Alice Cohen is a young junkie living in the slums of New York. She lives day to day, trying to score and avoid a vicious thug named Prince, who has few compunctions about using force to get what he thinks he is owed. A third-generation American, Alice is offered what so few in the ghetto ever get: a way out. Her grandmother, a Jewish immigrant from Prague, has left Alice an inheritance and a new home, and in return, Alice must leave her old life behind, and take charge of a terrible and awesome power.
That power is the Monolith, a golem created during the depths of the Depression from the collected rage and frustration of the poor, huddled masses. The creature was a way to strike back at the gangster petty capitalists that ran the streets and controlled opportunities, the raw power of the diverse and disgruntled people who suffered daily in factories and sweatshops for less than pennies. Now, reawaken in modern day New York, it is a chance at redemption for Alice and those like her: the cast-offs.

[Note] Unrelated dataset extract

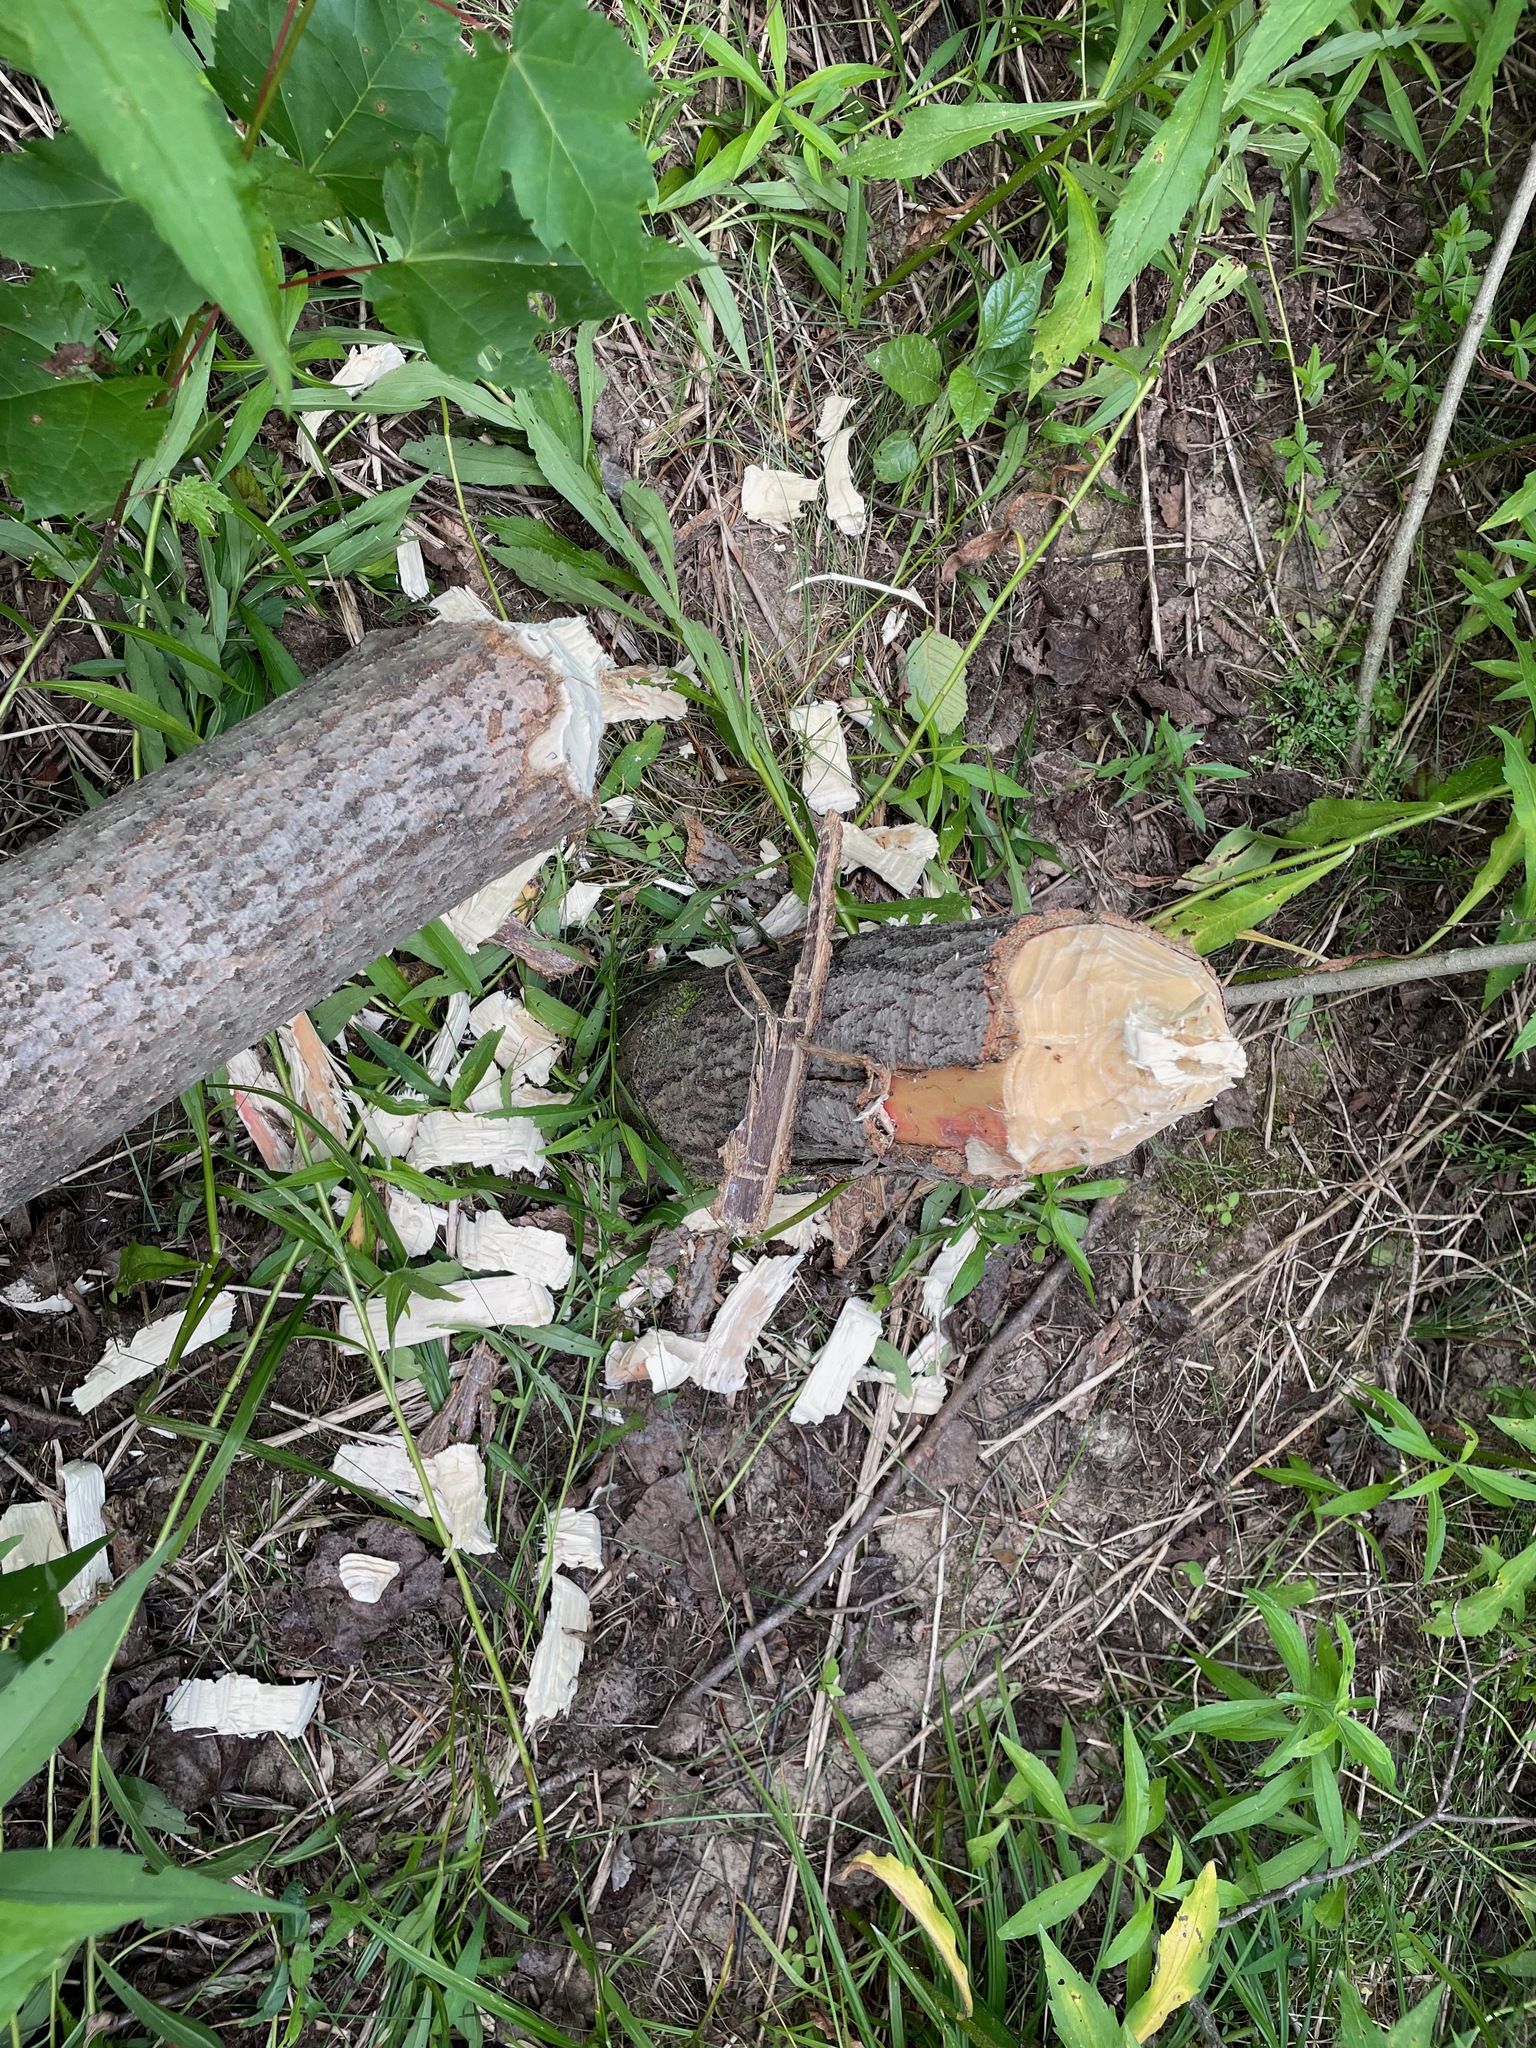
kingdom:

The Monolith represents everything that is both terrifying and empowering about democracy. It possesses incredible strength, enough raw power to crush nearly anything in its way. Should anyone ever truly mobilize the currently disenfranchised classes in the U.S., they would be a force to be reckoned with. But as that old comic book saying goes, “With great power comes great responsibility”. What terrified the Framers of the Constitution was the specter of mob rule, of a country in which the majority is unchecked and runs rampant over anything or anyone that dares oppose it. The French Reign of Terror comes to mind as a prime example of the democratic experiment devolved into a violent dictatorship of the many.
And so the Monolith is everything that terrifies the elite about the masses. Created by a Rabbi, a young girl, and an immigrant Chinese worker, it is a force neither inherently good nor evil. Rather, it is power—political power, military power, economic power—in need of guidance. Like any tool, it is subject to the morality of its user, but as another saying goes, “Power corrupts”. How can anyone expect a junkie to responsibly control such a monstrous force? How can anyone expect any group of people, who have been kept undereducated and alienated, to responsibly take part in the greater issues of society?
Some would say it is impossible, and would prefer to keep such power out of their hands. But by even posing the question, and if nothing else, The Monolith poses that question, Palmiotti and Gray acknowledge that such an attitude is at best naïve and at worst reactionary and elitist. If the democratic experiment that is the U.S. is to succeed (and believe me, we are still firmly in the stages of experiment), then everyone needs to both accept and understand their power. Palmiotti and Gray have set out to explore the issue of power and disenfranchisement within the alienated and excluded communities of American society, and their metaphor, the Monolith, is a truly apt, and truly frightening, proposition.